▶ Request 1: According to the race report, what was the size of the crowd?
▶ Request 2: Output a passage from the race report word for word, starting at the words "Other confirmed contenders" and stopping after "(5th Illinois Derby).".

▶ Passage to read:

________

In their absence, Irish War Cry was made the morning line favorite at odds of 7–2. Irish War Cry won the Wood Memorial Stakes in April and finished tenth in the Kentucky Derby.

Other confirmed contenders include Tapwrit (Tampa Bay Derby); Gormley (Santa Anita Derby); J Boys Echo (Gotham Stakes); Lookin At Lee (2nd Kentucky Derby); Multiplier (Illinois Derby); Senior Investment (Lexington Stakes); Twisted Tom (Federico Tesio Stakes); Meantime (2nd Peter Pan Stakes); Patch (2nd Louisiana Derby); and Hollywood Handsome (5th Illinois Derby).

The post position draw was held on June 7.

==Race description==
Even though a Triple Crown was not at stake, the race drew a good crowd of 57,729. The start was good, but the field was tightly bunched going into the first turn. At the back of the pack, longshot Hollywood Handsome checked sharply after almost clipping heels with the horses in front of him, causing jockey Florent Geroux to lose his stirrups. Hollywood Handsome raced out of control for nearly a quarter of a mile before Geroux was able to pull him up. The horse was vanned off the racetrack as a safety precaution but suffered only a laceration below the left knee.

With no true speed horses in the race, Irish War Cry went to the lead and set a moderate pace. Tapwrit and Gormley raced together just off the pace and made their moves rounding the far turn. Tapwrit had the better acceleration and started closing ground on Irish War Cry down the stretch. As the gap narrowed, Tapwrit drifted out to the center of the track then drifted back towards the rail, brushing lightly with Irish War Cry. In the final strides, Tapwrit pulled clear, ultimately winning by two lengths. Patch closed ground late to beat out Gormley for third.

"Tapwrit was getting a beautiful trip", said Pletcher. "It was everything we talked about in the paddock before the race. We were hoping he had enough when it came to crunch time. It looked like Irish War Cry still had something left, but the last sixteenth, [Tapwrit] dug down deep."

"It actually wasn't our plan to be on the lead", said Graham Motion, the trainer of Irish War Cry. "We kind of hoped that somebody else would go for it, but he had to go to Plan B and [jockey] Rajiv [Maragh] did a great job."

The first four finishers had all run in the Derby, then skipped the Preakness. "We felt like with the five weeks in between, and with the way this horse had trained, that he had a legitimate chance", said Pletcher, who is based at Belmont Park. "I think that's always an advantage."

________

▶ Stored data:
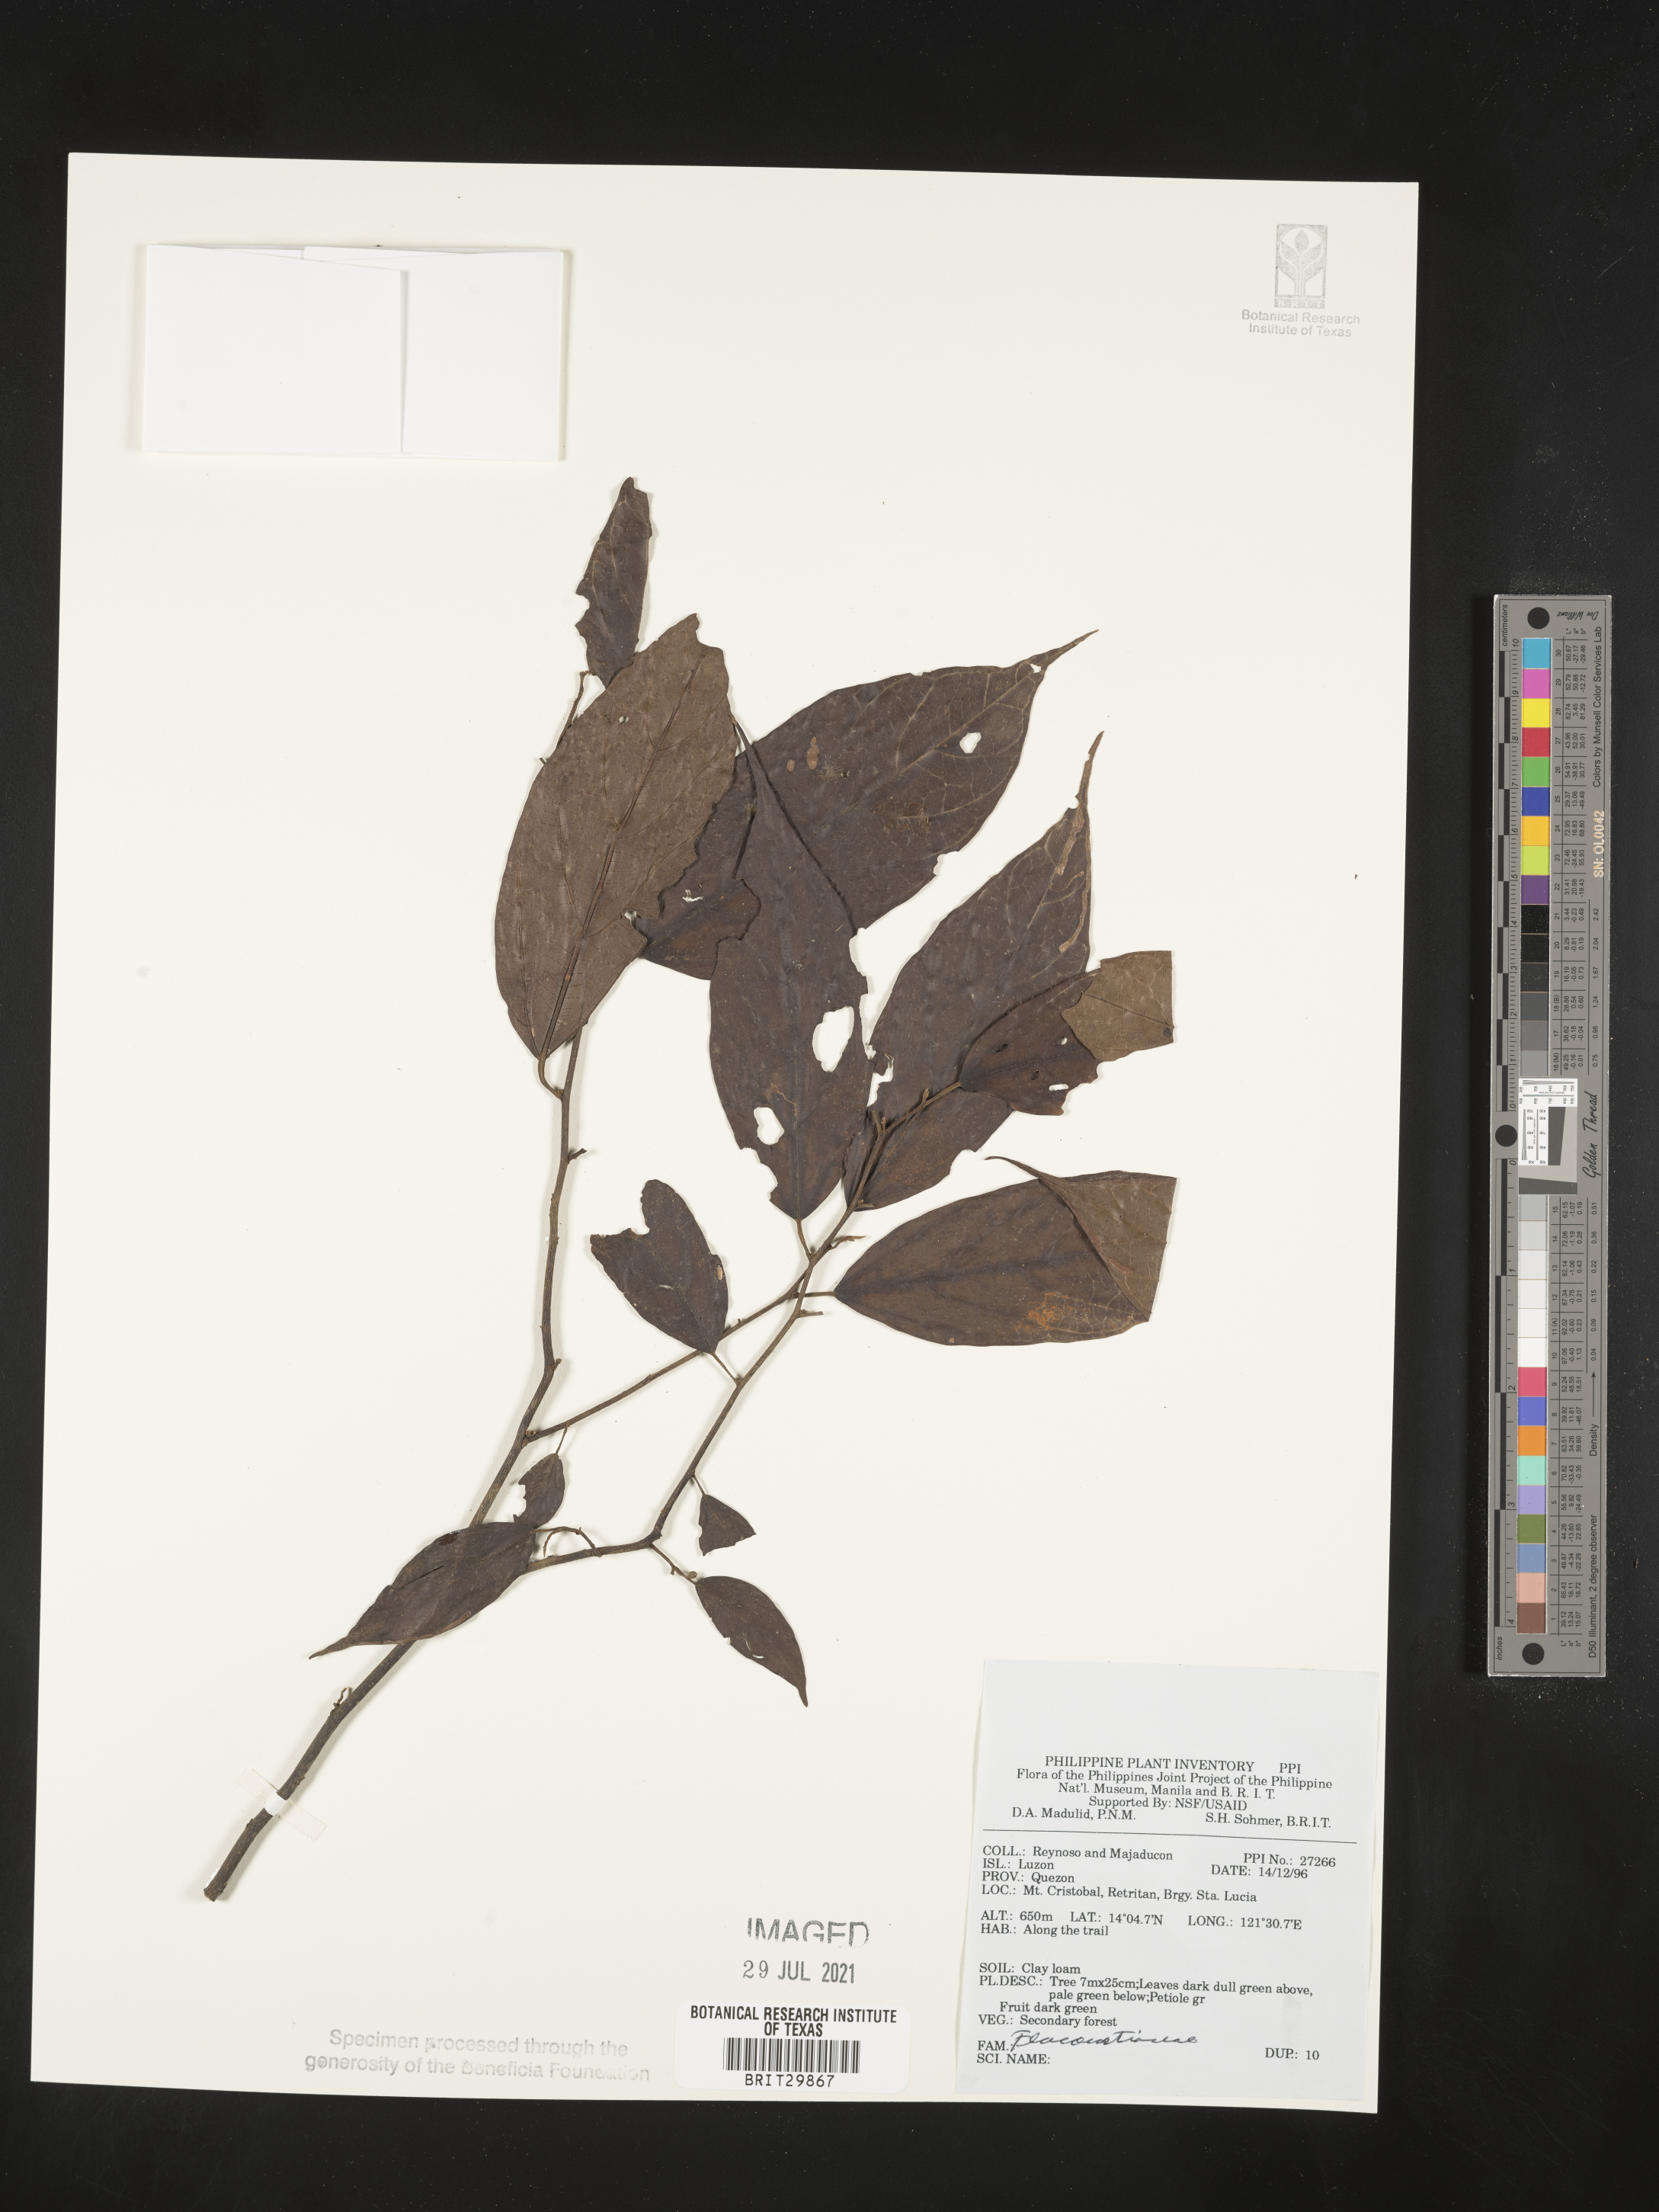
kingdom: Plantae
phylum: Tracheophyta
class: Magnoliopsida
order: Malpighiales
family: Flacourtiaceae
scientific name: Flacourtiaceae
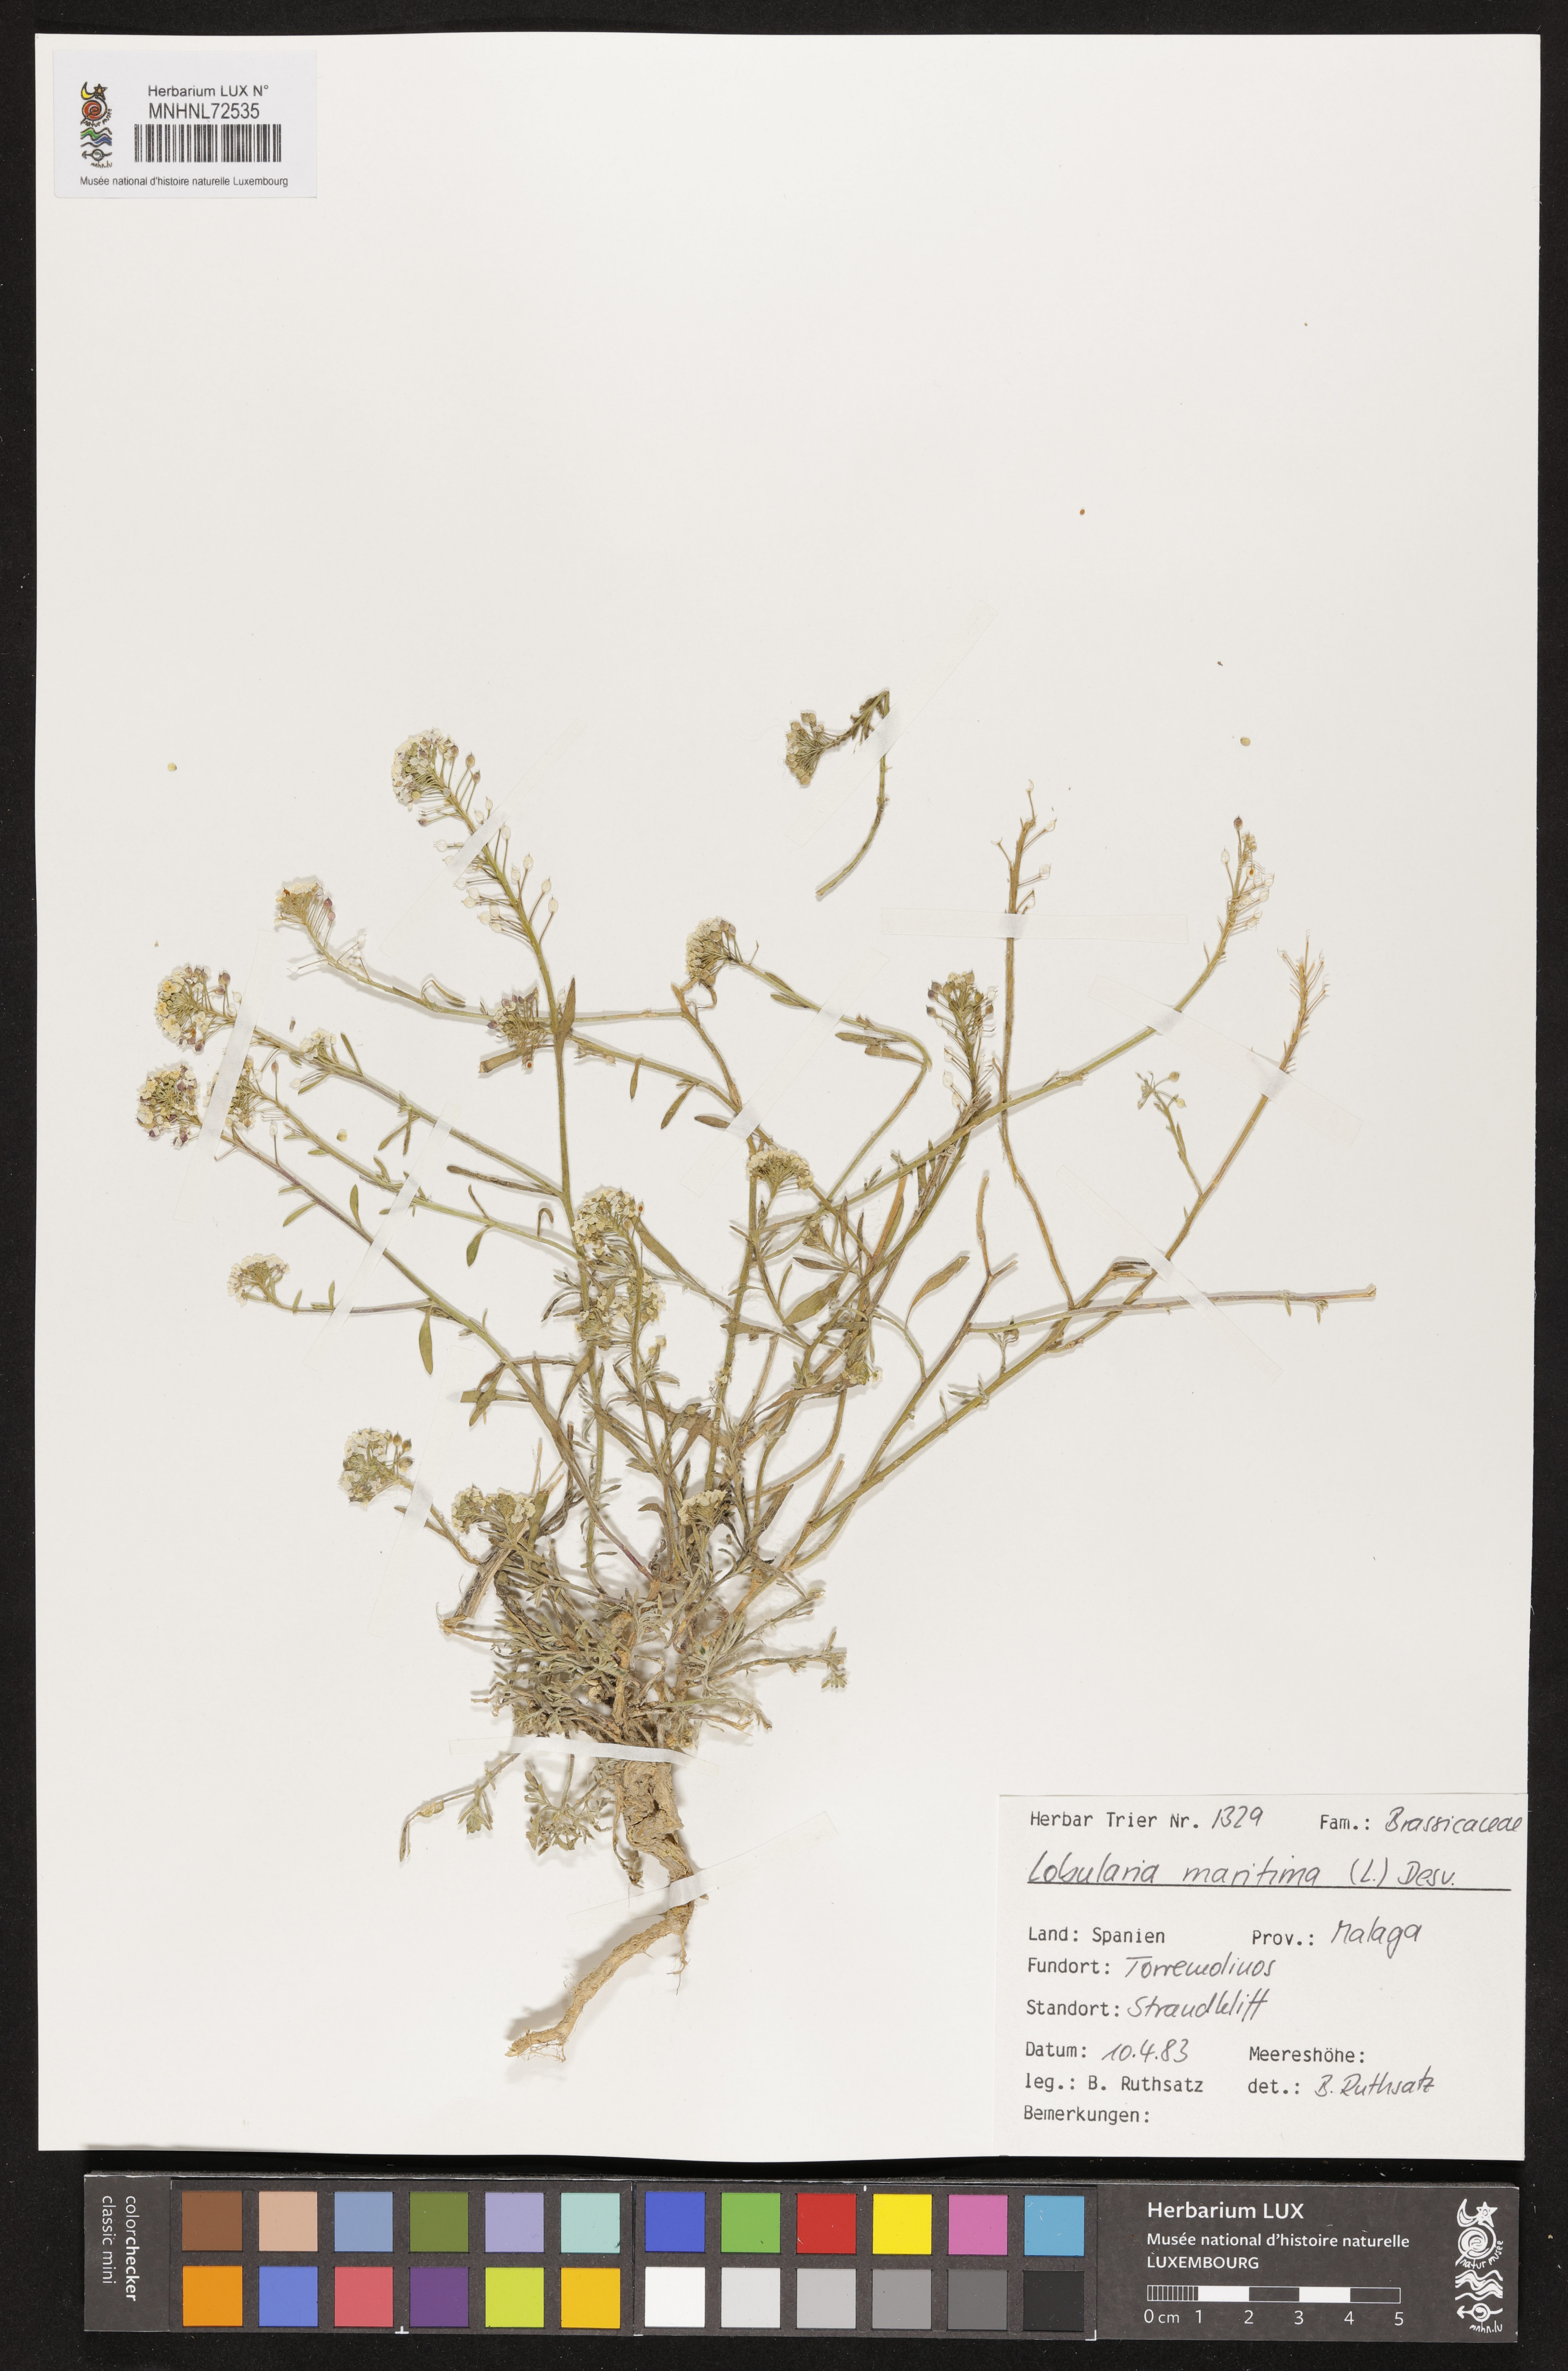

________

▶ Written reply 1: 57,729

▶ Written reply 2:
Other confirmed contenders include Tapwrit (Tampa Bay Derby); Gormley (Santa Anita Derby); J Boys Echo (Gotham Stakes); Lookin At Lee (2nd Kentucky Derby); Multiplier (Illinois Derby); Senior Investment (Lexington Stakes); Twisted Tom (Federico Tesio Stakes); Meantime (2nd Peter Pan Stakes); Patch (2nd Louisiana Derby); and Hollywood Handsome (5th Illinois Derby).